All News 01:36 September 03, 2021

By Byun Duk-kun

WASHINGTON, Sept. 2 (Yonhap) -- The U.S. House committee on armed services passed a defense authorization bill Thursday that does not specify a lower limit for the number of U.S. forces stationed in South Korea, an informed source said.

Committee Chairman Adam Smith (D-WA), who sponsored the draft National Defense Authorization Bill, however, has said the lower limit for U.S. Forces Korea (USFK) has been removed because it was no longer necessary.

U.S. Congress had prohibited the use of the U.S. defense budget to reduce the number of USFK troops for three consecutive years through its annual National Defense Authorization Act (NDAA).

"Both U.S. Congress and the administration are saying the clause has been removed because it is no longer needed," the informed source here said earlier, while speaking on condition of anonymity.

U.S. Congress began adding a lower limit for the 28,500-strong USFK in 2018, when former President Donald Trump began to use USFK as a bargaining chip in talks with South Korea over Seoul's share of the cost to maintain U.S. forces.

The source earlier noted the lower limit for U.S. troops in Germany has also been removed from the draft NDAA for the next fiscal year.
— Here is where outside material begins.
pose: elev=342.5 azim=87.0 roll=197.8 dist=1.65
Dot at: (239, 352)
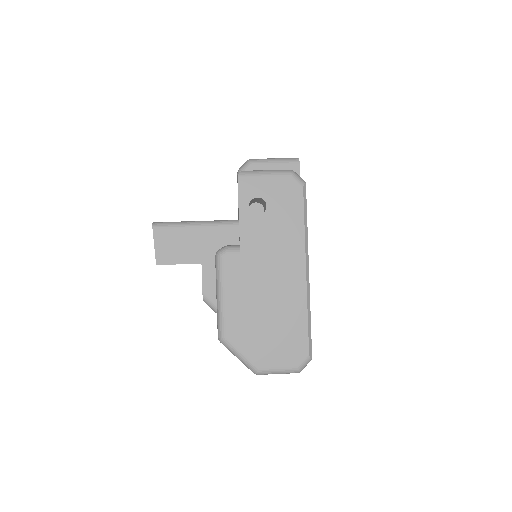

Trump had also threatened to reduce the U.S. troop level in Germany unless Berlin paid more for the cost of stationing U.S. troops there.

Meanwhile, an annex has been added to the draft bill that would, if enacted, call on the U.S. administration to consider expanding its intelligence sharing program, Five Eyes, to include South Korea and three other countries, the source told Yonhap News Agency.

The Five Eyes program currently involves Australia, Britain, Canada, New Zealand and the U.S.

The final draft has yet to be released.